The document does not explicitly state the type of ground truth used. For a treatment planning system, the "ground truth" for validation would primarily involve:

• Physics dosimetry measurements: Using phantoms and physical detectors to verify the accuracy of calculated dose distributions.
• Reference calculations: Comparing the ATPS's dose calculations to those from well-validated and accepted algorithms or benchmark software.
• Clinical acceptability by physicists and oncologists: Reviewing treatment plans to ensure they meet clinical standards and safely deliver the prescribed dose to the target while sparing healthy tissue.

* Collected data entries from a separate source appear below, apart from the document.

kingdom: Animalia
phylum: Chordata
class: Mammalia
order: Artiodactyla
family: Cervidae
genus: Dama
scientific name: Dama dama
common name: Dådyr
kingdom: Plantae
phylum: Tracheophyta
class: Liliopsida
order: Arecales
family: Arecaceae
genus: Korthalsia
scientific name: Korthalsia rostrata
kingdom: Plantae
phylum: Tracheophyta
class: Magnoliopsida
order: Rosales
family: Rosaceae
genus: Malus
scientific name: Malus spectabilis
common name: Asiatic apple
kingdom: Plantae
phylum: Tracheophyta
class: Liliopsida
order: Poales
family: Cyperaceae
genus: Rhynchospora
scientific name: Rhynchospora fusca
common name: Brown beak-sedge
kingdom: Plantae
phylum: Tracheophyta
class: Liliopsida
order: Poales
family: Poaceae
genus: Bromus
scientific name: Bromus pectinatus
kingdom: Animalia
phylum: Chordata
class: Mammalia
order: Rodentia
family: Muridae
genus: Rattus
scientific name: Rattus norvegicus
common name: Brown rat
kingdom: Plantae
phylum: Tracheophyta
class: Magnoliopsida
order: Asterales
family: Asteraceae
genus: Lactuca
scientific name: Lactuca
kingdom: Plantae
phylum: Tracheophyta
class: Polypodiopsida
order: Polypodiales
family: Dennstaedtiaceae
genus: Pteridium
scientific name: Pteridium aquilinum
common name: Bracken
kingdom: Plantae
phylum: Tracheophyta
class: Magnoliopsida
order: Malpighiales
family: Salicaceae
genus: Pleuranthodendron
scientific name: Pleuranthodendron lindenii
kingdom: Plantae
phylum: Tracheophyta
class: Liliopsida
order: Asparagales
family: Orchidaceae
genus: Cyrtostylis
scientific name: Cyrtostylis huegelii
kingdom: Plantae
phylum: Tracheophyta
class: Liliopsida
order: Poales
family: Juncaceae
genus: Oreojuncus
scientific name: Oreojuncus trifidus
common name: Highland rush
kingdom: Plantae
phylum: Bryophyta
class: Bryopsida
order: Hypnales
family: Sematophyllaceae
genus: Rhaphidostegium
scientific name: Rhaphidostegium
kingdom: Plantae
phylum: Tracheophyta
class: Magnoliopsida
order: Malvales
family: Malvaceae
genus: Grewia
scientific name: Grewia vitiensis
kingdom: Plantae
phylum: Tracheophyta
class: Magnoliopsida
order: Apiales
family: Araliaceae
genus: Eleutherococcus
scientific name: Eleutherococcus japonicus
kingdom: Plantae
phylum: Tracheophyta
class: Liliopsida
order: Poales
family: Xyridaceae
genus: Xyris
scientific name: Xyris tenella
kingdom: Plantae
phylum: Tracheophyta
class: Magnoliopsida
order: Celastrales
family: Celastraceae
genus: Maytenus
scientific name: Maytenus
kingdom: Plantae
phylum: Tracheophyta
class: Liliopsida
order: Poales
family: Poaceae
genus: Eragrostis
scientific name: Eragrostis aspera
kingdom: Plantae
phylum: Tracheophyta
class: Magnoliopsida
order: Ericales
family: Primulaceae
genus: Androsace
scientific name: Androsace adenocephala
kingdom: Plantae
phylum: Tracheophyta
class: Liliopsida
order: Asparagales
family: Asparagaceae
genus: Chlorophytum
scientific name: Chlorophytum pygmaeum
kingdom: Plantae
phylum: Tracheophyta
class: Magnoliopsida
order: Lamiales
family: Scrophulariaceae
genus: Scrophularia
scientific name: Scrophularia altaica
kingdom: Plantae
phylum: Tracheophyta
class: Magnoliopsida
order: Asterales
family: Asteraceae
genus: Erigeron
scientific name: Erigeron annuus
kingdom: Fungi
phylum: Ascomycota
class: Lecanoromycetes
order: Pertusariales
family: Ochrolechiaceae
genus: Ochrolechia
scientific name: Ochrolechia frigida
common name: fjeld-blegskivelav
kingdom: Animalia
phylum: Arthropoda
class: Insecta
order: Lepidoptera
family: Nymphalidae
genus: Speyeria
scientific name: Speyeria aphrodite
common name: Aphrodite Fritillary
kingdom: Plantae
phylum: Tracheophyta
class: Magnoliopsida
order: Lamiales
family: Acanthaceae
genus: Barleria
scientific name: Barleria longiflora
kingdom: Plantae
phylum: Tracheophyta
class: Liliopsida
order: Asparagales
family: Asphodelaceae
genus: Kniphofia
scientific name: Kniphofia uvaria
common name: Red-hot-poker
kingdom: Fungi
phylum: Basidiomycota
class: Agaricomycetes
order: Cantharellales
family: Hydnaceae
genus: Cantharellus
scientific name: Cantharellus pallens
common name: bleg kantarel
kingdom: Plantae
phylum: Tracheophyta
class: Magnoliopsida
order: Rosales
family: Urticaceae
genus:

The most concrete "ground truth" for the dose calculation algorithms would be based on physical measurements and established physics models, often vetted by expert medical physicists.

8. The sample size for the training set

The document does not mention a "training set" or its sample size. The ATPS is described as a software product providing dose calculation algorithms. Such algorithms, especially those developed in the late 1990s, would typically be based on analytical models of radiation transport (e.g., Clarkson, convolution/superposition for photons; various electron algorithms) derived from fundamental physics, rather than machine learning models that require labeled training data in the modern sense. Therefore, a "training set" as understood in AI/ML contexts would not be applicable here. The algorithms are "trained" by incorporating physics principles and parameters, not by being fed a dataset.

9. How the ground truth for the training set was established

As there is no mention of a "training set" in the context of machine learning, this question is not applicable based on the provided text. The "ground truth" for the underlying physics models would be derived from fundamental scientific principles, experimental measurements in physics labs, and Monte Carlo simulations, all validated by expert physicists over decades.